The average order of elements in the multiplicative group of a finite field (Q1950938)

For a positive integer \(n\), let \(\alpha(n)\) be the average multiplicative order of an invertible element modulo \(n\). The average value of \(\alpha(n)\) for \(n\) ranging in the interval \([1,x]\) was considered by \textit{J. von zur Gathen} et al. [J. Théor. Nombres Bordx. 16, No. 1, 107--123 (2004; Zbl 1079.11003)]. The reviewer [Ramanujan J. 9, No. 1--2, 33--44 (2005; Zbl 1155.11344)] considered the average values of \(\alpha(n)\) and \(\alpha(n)/n\) when \(n\) ranges over numbers of the form \(p-1\) with \(p\) a prime in \([1,x]\).
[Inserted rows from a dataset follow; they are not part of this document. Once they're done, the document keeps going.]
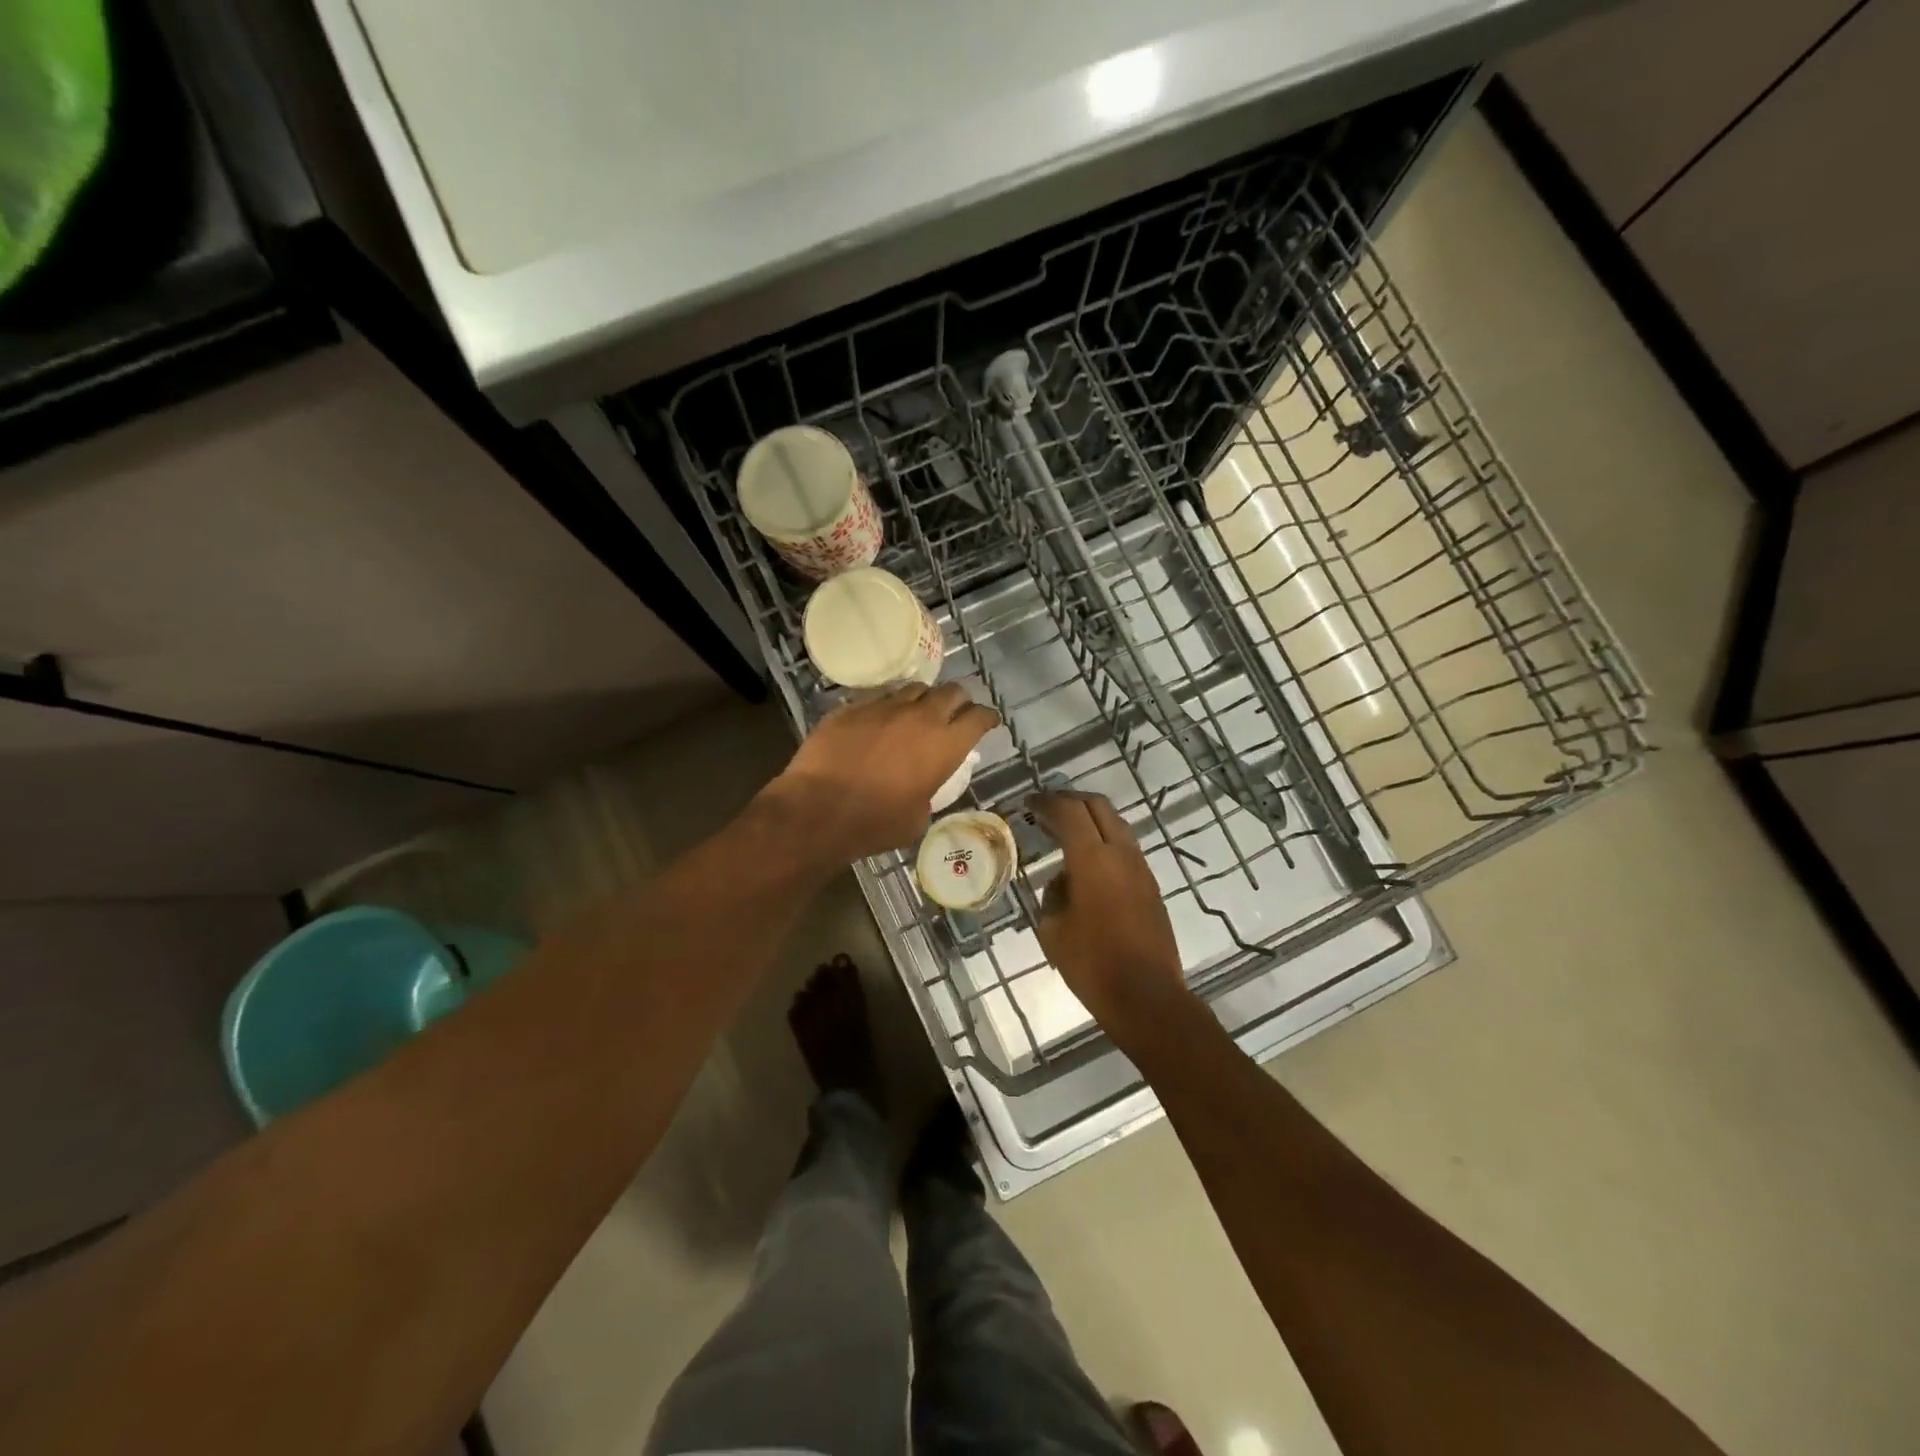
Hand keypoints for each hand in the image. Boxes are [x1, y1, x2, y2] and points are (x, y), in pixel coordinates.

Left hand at [772, 683, 999, 862]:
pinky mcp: (853, 707)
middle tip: (955, 714)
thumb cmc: (875, 823)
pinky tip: (879, 723)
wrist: (819, 809)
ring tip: (916, 714)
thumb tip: (922, 788)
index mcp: (945, 745)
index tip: (988, 722)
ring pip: (915, 688)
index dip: (987, 718)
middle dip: (959, 701)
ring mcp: (884, 707)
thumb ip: (929, 793)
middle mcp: (920, 717)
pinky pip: (879, 698)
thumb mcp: (917, 818)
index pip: (979, 717)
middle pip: (952, 692)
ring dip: (922, 700)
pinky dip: (887, 708)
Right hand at [1031, 792, 1192, 1042]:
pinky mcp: (1151, 886)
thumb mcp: (1053, 929)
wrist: (1147, 997)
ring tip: (1064, 831)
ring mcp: (1141, 868)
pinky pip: (1124, 847)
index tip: (1028, 803)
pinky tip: (1086, 861)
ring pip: (1115, 824)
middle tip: (1046, 808)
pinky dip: (1103, 840)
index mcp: (1092, 859)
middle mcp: (1121, 853)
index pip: (1068, 811)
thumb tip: (1064, 879)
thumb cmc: (1092, 964)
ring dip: (1090, 819)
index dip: (1046, 802)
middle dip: (1070, 801)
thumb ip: (1054, 893)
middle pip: (1097, 806)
In the paper under review, the authors look at the same problem when \(n\) ranges over numbers of the form \(p^k-1\). This is related to the average value of the multiplicative order in finite fields with \(q=p^k\) elements. Fixing \(k\), they show that the average value of \(\alpha(p^k-1)/(p^k-1)\) for \(p\) ranging over primes in \([1,x]\) is a positive constant \(K_k\), which they identify as an Euler product. Their result holds with some uniformity in \(k\) versus \(x\) (like \(k\leq \log x/(2\log\log x)\)). The proof uses the Bombieri-Vinogradov theorem on primes in arithmetic progressions.